(NaturalNews) - In a recent piece singing the praises of the Federal Reserve and what its creation has meant for U.S. monetary policy for nearly a century, columnist Roger Lowenstein of The New York Times looks into the origins of this institution and the true impact it has had on our Republic.
In criticizing those like Rep. Ron Paul, R-Texas, who has called for the Fed to be disbanded and for the country to return to the gold standard - so our currency is actually based on something of value - Lowenstein lectures about who is controlling our money supply.
"We have, indeed, fiat money, convertible into foreign exchange and regulated, not always successfully, with the intent of maintaining (or not too quickly depreciating) the dollar's purchasing power," Mr. Lowenstein admits. "And if money is a unit of value, it is hard to conceive of a yardstick better than purchasing power. ... [I]n any monetary system, some authority must fix either the price of money or the supply (my emphasis)."
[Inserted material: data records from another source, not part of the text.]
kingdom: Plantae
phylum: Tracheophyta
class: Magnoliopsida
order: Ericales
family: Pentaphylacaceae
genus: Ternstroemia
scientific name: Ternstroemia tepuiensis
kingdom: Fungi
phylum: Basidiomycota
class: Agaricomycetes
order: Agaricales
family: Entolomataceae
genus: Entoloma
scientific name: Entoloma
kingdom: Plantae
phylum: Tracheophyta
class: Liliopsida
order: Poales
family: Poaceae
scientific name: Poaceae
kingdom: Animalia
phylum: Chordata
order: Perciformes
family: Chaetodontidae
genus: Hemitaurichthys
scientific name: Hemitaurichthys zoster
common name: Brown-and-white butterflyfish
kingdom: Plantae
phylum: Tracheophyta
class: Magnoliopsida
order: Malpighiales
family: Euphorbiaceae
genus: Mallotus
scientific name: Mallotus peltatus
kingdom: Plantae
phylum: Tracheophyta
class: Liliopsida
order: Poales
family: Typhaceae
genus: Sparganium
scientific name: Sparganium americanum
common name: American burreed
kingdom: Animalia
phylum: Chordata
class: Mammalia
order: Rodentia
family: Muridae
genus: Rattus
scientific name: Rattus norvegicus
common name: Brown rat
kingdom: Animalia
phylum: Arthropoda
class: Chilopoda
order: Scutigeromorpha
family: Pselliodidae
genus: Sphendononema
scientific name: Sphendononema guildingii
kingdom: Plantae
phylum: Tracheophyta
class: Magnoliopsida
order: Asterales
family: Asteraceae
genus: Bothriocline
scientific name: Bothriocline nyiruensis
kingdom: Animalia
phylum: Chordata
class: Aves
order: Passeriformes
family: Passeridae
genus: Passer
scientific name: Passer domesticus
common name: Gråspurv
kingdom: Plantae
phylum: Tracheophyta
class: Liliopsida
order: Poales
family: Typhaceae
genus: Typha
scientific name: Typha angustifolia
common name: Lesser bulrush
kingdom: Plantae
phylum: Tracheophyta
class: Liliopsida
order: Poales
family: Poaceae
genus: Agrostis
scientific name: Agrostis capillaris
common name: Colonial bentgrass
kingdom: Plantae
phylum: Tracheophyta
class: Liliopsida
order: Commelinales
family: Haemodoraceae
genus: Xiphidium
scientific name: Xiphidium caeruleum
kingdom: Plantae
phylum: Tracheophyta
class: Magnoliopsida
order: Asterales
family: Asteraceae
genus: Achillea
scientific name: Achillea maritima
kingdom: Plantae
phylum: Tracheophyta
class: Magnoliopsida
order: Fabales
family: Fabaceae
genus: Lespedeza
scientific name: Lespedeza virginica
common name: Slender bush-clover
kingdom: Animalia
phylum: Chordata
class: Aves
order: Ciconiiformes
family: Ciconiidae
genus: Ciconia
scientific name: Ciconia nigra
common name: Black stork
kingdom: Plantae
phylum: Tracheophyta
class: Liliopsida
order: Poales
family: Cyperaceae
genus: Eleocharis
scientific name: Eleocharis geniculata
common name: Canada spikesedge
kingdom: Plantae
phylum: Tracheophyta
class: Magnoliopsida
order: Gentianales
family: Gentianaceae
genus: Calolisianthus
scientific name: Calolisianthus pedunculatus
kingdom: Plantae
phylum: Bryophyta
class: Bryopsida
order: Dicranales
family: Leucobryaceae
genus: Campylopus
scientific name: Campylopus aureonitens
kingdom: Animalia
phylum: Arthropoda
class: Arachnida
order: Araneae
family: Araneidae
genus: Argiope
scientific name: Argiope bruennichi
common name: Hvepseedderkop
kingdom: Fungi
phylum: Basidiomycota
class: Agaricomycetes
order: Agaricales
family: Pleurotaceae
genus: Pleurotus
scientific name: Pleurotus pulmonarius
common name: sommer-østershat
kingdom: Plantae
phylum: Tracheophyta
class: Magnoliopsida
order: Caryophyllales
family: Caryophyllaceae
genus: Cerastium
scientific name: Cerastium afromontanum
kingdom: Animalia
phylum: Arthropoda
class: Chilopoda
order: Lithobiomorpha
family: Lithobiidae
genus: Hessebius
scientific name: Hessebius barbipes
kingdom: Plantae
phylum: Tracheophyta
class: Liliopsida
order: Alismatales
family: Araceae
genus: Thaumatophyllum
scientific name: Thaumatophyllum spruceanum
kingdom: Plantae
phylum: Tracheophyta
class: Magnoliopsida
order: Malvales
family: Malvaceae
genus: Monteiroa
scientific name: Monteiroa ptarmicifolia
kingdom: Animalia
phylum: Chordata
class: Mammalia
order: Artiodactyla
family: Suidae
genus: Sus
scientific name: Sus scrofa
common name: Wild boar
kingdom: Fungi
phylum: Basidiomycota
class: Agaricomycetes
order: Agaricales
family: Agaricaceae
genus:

Mr. Lowenstein writes that the Fed was created "to be a banker to the nation's banks, controlling the money supply and, thus, the value of the currency." He goes on to ask, rhetorically, just who else could regulate the value of our money save a powerful central bank designed just for that role.
Let's examine that, and other, questions raised by the Times article.
For starters, it was never the founder's intent that a central bank be in charge of something as important as the nation's money supply and monetary policy. That power was vested in Congress. Per Article I, Section 8: "Congress shall have the power ... to coin money, regulate the value thereof..."
And what an awesome power that is to have. Consider thoughts on this by Murray N. Rothbard, once an economist and academic advisor for the libertarian Ludwig von Mises Institute: "The Federal Reserve System virtually controls the nation's monetary system, yet it is accountable to no one. It has no budget; it is subject to no audit; and no congressional committee knows of, or can truly supervise, its operations."
That doesn't sound like Congress has much to say about it these days, does it?
There is also this. The Fed's actions have increasingly led to a lowering in value of our dollar, which means it takes more of them to buy things. That's Inflation 101, isn't it? Yet isn't one of the Fed's primary roles, according to Mr. Lowenstein, to raise our purchasing power and control inflation? So what gives? Why would an institute specifically established to keep our currency valuable and stable implement measures that would cause the opposite affect?
David Gordon, a book reviewer with the Ludwig von Mises Institute and a student of Austrian economics expert Murray N. Rothbard, explains it this way:
"An increase in the supply of money does not increase real wealth, since money is used only in exchange. ... If an increase in the supply of money does not increase real wealth, why have governments continually resorted to inflation? Rothbard's response involves another fundamental insight of Austrian economics.
Inflation does not affect everyone equally; quite the contrary, those who first obtain new money gain a great advantage, since they can purchase goods and services before most people become aware that the purchasing power of money has fallen.
Inflation is thus a form of counterfeiting. If Rothbard is correct, the entire basis of modern deposit banking, the fractional-reserve system, is a type of counterfeiting that must be abolished. Under present arrangements, 'the Fed has the well-nigh absolute power to determine the money supply if it so wishes.'"
Mr. Lowenestein waxes poetic about the Fed's role as the appropriate gatekeeper of the nation's money supply, as well as sole arbiter of its value. But such a system is capricious and arbitrary; without anything tangible, like gold and silver, in which to base the value of our money, it essentially is what the Fed says it is.
Who's benefitting from that? Wouldn't it have to be the Fed?
It sure isn't the average American, who has seen his wealth decline over the past decade as the dollar has waned.